Tunes and Tales
What do a dancing giraffe, a sneezy garbage truck and a boy named Jack share in common? They have all been featured in the Charlottesville Symphony’s Tunes and Tales program at the Barrett Early Learning Center in downtown Charlottesville.
The Barrett Early Learning Center is the oldest childcare center in Virginia. Founded in 1935 under FDR’s Works Progress Administration (WPA) program, it introduces children ages 2-5 to the big, wide world through art, gardening, music, books, field trips, and more. Tunes and Tales has been a partner activity there since 2016. Over the course of a school year, Principal players from the Charlottesville Symphony at the University of Virginia – all of whom are UVA Music faculty members – open doors to the four families of orchestral instruments: strings, woodwinds, brass, and percussion. Each musician demonstrates an instrument and accompanies a storybook using music and sound effects that are easy for the orchestra’s littlest listeners to grasp.
Readers are members of the Charlottesville Symphony Society’s Education Committee and CSS Director of Youth Education Elizabeth Roberts. Following the story time, wide-eyed children are able to play real instruments. Roberts says, “It is wonderful to see how each child naturally gravitates towards one instrument or another.
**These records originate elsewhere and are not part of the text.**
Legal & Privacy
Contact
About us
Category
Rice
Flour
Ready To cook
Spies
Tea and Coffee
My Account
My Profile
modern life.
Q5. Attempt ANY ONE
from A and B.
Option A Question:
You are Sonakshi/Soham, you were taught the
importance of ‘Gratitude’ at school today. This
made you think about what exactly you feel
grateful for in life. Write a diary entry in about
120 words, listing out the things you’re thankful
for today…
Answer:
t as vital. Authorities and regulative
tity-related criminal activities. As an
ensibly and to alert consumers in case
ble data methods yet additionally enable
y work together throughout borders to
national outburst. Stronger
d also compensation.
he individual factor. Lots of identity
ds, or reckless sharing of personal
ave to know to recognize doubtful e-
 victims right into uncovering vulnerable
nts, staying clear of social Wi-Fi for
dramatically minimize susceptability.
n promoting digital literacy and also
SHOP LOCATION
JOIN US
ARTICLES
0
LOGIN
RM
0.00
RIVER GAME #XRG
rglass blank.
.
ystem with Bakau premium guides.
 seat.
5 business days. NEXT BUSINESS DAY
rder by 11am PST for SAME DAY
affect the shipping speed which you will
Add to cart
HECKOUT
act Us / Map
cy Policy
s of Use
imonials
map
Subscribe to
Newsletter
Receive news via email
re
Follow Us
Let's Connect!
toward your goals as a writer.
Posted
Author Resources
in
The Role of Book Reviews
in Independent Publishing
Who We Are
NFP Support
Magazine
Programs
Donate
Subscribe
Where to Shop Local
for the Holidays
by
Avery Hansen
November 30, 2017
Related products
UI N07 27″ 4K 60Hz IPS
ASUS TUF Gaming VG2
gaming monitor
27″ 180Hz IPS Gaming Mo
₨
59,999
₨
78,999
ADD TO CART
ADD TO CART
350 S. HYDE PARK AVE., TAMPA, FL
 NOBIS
This is a rare opportunity for them to poke, prod, buzz, honk, strum, shake, strike – and even finesse – so many real orchestral instruments.”
The word that musicians, volunteer readers, and BELC staff alike use to sum up the experience is JOY.
Tunes and Tales is one component of a much larger education program offered free of charge by the Charlottesville Symphony Society to Pre-K through Grade 12 students in an eleven-county region.